Reason 4: The destructiveness of the most destructive conflicts is increasing

From eyeballing the OWID Graph, one salient feature is that the most destructive conflicts have gotten deadlier over time. Conflicts with over 100 deaths per 100,000 were unprecedented before 1600 but happened multiple times per century thereafter. The Thirty Years’ War was uniquely destructive for approximately 300 years, until two comparable wars happened in the 20th Century. Conflicts that have killed more than 20 people per 100,000 appear to have become steadily more common since 1600.

This is what you’d predict if there was a long-run increase in the destructiveness (which is distinct from offense-dominance) of military technology, net of defenses.

Looking at the maximum fatality rate in addition to the median or mean is important if worse-case scenarios matter much more than central cases on ethically relevant dimensions.
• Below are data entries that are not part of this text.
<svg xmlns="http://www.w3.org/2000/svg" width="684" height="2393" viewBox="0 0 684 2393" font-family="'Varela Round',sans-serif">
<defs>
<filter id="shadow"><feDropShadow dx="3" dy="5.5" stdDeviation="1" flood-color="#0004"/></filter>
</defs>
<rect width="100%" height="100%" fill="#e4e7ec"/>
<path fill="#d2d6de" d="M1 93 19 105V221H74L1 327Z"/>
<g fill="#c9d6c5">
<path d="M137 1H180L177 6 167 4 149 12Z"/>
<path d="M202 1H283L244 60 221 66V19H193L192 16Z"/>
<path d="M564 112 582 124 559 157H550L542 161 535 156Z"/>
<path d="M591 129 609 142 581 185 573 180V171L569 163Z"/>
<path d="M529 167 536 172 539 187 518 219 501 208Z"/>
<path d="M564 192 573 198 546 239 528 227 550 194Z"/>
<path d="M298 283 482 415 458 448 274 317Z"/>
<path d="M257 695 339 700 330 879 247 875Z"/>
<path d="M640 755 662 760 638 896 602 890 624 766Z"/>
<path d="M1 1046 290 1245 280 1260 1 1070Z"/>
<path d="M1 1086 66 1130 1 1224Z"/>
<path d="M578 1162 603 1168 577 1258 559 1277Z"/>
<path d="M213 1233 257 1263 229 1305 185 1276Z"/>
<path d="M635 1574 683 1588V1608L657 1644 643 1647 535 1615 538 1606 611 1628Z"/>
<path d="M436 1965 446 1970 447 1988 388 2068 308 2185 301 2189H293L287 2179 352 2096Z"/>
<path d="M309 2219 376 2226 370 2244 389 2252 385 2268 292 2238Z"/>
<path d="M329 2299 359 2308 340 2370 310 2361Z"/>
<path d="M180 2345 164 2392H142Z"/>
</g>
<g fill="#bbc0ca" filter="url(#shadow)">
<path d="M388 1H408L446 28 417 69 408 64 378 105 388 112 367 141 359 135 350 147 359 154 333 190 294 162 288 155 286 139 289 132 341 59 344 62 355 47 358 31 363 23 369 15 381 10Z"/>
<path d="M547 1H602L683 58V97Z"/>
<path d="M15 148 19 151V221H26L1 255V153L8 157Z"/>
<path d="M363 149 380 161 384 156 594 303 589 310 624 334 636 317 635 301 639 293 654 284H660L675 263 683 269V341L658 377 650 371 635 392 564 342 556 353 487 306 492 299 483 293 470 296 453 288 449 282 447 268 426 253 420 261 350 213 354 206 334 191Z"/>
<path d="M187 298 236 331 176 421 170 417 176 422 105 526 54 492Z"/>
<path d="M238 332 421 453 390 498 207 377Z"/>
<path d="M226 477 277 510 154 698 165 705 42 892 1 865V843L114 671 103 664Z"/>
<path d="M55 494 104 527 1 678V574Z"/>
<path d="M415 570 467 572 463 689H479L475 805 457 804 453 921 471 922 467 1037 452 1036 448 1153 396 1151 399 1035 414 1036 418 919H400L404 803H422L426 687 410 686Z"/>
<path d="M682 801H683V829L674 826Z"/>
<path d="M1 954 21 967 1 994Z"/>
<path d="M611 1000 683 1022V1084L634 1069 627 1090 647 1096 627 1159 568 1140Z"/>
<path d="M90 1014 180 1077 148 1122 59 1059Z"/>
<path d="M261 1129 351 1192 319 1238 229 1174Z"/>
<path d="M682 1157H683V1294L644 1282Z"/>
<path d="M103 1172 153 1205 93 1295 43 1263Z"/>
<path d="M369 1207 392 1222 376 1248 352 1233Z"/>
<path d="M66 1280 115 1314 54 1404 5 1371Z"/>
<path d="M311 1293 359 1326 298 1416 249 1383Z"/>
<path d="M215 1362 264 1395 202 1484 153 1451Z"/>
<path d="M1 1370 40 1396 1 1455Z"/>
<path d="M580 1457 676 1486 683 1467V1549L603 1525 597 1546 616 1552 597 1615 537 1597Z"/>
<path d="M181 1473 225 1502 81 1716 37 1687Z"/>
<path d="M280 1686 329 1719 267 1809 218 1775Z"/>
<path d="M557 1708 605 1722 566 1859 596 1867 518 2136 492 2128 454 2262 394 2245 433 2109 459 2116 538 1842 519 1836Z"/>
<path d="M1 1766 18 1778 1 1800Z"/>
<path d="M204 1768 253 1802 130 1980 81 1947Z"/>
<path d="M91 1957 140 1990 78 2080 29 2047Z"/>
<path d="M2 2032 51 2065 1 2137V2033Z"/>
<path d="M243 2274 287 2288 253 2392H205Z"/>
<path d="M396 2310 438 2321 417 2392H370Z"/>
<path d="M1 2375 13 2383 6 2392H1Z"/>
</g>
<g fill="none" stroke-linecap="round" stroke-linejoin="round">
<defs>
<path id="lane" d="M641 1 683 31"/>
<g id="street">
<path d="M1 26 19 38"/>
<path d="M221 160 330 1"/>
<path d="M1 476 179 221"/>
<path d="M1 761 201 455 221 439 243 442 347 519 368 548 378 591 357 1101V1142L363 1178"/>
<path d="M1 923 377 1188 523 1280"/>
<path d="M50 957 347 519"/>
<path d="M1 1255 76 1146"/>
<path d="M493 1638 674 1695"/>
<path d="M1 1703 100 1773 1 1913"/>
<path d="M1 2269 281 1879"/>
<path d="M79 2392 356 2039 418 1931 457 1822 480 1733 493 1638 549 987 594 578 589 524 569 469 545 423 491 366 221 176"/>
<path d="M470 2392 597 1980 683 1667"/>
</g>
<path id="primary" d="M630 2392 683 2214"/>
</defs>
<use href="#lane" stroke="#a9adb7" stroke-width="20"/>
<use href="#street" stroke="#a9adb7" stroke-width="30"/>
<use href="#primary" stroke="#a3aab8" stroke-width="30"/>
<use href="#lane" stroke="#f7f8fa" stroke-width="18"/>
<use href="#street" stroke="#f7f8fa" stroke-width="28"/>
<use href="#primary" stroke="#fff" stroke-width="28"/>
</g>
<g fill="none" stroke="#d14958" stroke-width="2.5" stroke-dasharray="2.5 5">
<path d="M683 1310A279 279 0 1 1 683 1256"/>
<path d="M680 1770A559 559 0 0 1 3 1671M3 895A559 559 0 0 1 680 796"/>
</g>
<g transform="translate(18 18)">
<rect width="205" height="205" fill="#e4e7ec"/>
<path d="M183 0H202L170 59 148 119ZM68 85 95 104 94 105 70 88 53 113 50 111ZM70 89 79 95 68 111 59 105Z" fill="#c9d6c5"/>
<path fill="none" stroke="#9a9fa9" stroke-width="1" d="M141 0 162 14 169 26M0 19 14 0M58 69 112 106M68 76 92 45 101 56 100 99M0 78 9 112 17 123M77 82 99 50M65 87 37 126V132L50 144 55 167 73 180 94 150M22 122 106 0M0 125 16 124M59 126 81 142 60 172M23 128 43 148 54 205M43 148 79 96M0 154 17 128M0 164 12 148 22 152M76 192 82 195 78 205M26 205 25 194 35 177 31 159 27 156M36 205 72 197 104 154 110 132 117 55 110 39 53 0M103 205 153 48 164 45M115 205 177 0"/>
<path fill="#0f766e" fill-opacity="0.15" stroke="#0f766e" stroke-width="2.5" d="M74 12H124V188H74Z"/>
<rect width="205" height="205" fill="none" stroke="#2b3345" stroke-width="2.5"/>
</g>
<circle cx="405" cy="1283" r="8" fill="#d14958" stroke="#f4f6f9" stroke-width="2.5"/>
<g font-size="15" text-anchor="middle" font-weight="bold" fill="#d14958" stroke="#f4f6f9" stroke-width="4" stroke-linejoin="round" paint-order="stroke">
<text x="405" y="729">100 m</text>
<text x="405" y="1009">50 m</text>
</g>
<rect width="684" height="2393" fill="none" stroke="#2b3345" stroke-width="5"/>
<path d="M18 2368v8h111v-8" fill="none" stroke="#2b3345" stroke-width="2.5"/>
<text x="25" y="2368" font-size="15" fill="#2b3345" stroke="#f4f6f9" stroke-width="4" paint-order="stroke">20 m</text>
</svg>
Since, à la Parfit, many “pessimists” think that events that kill 100% of humans are orders of magnitude worse than events that kill (e.g.) 50% of humans, the upward trend in the maximum destructiveness of conflict is more salient than the lack of a long-run trend in the median or modal case: it suggests that the probability of conflicts that kill a high percentage of humans is rising, and therefore, maybe, that the probability of a conflict that kills all or almost all humans is rising. Of course, this is not a good reason to conclude that there is a high risk of such a conflict, and past conflicts have only barely breached 1% of humans, so on priors we still should not think it is likely. But a morally significant trend is real and going in the wrong direction.


  1. ↩︎

    See also Steven Byrnes, Comment to AGI Ruin: A List of Lethalities, LessWrong (July 5, 2022), https://​​www.lesswrong.com/​​posts/​​uMQ3cqWDPHhjtiesc/​​agi-ruin-a-list-of-lethalities?commentId=Sf4caqwxDFyYHoxFZ.

  2. ↩︎

    My understanding is that the seminal work on offense–defense balance is Robert Jervis, Cooperation Under the Security Dilemma, 30 World Pol. 167 (1978), https://​​perma.cc/​​B2MG-F3UL.

  3. ↩︎

    H/​T Sarah Shoker.

  4. ↩︎

    See Charles L. Glaser & Chaim Kaufmann, What is the Offense-Defense Balance and Can We Measure it?, 22 Int’l Sec. 44 (1998), https://​​www.jstor.org/​​stable/​​2539240.

  5. ↩︎

    See id.

  6. ↩︎

    H/​T Alan Hickey.

  7. ↩︎

    Stephen Van Evera, Offense, Defense, and the Causes of War, in Offense, Defense, and War 227, 259 (Michael E. Brown et al. eds., 2004).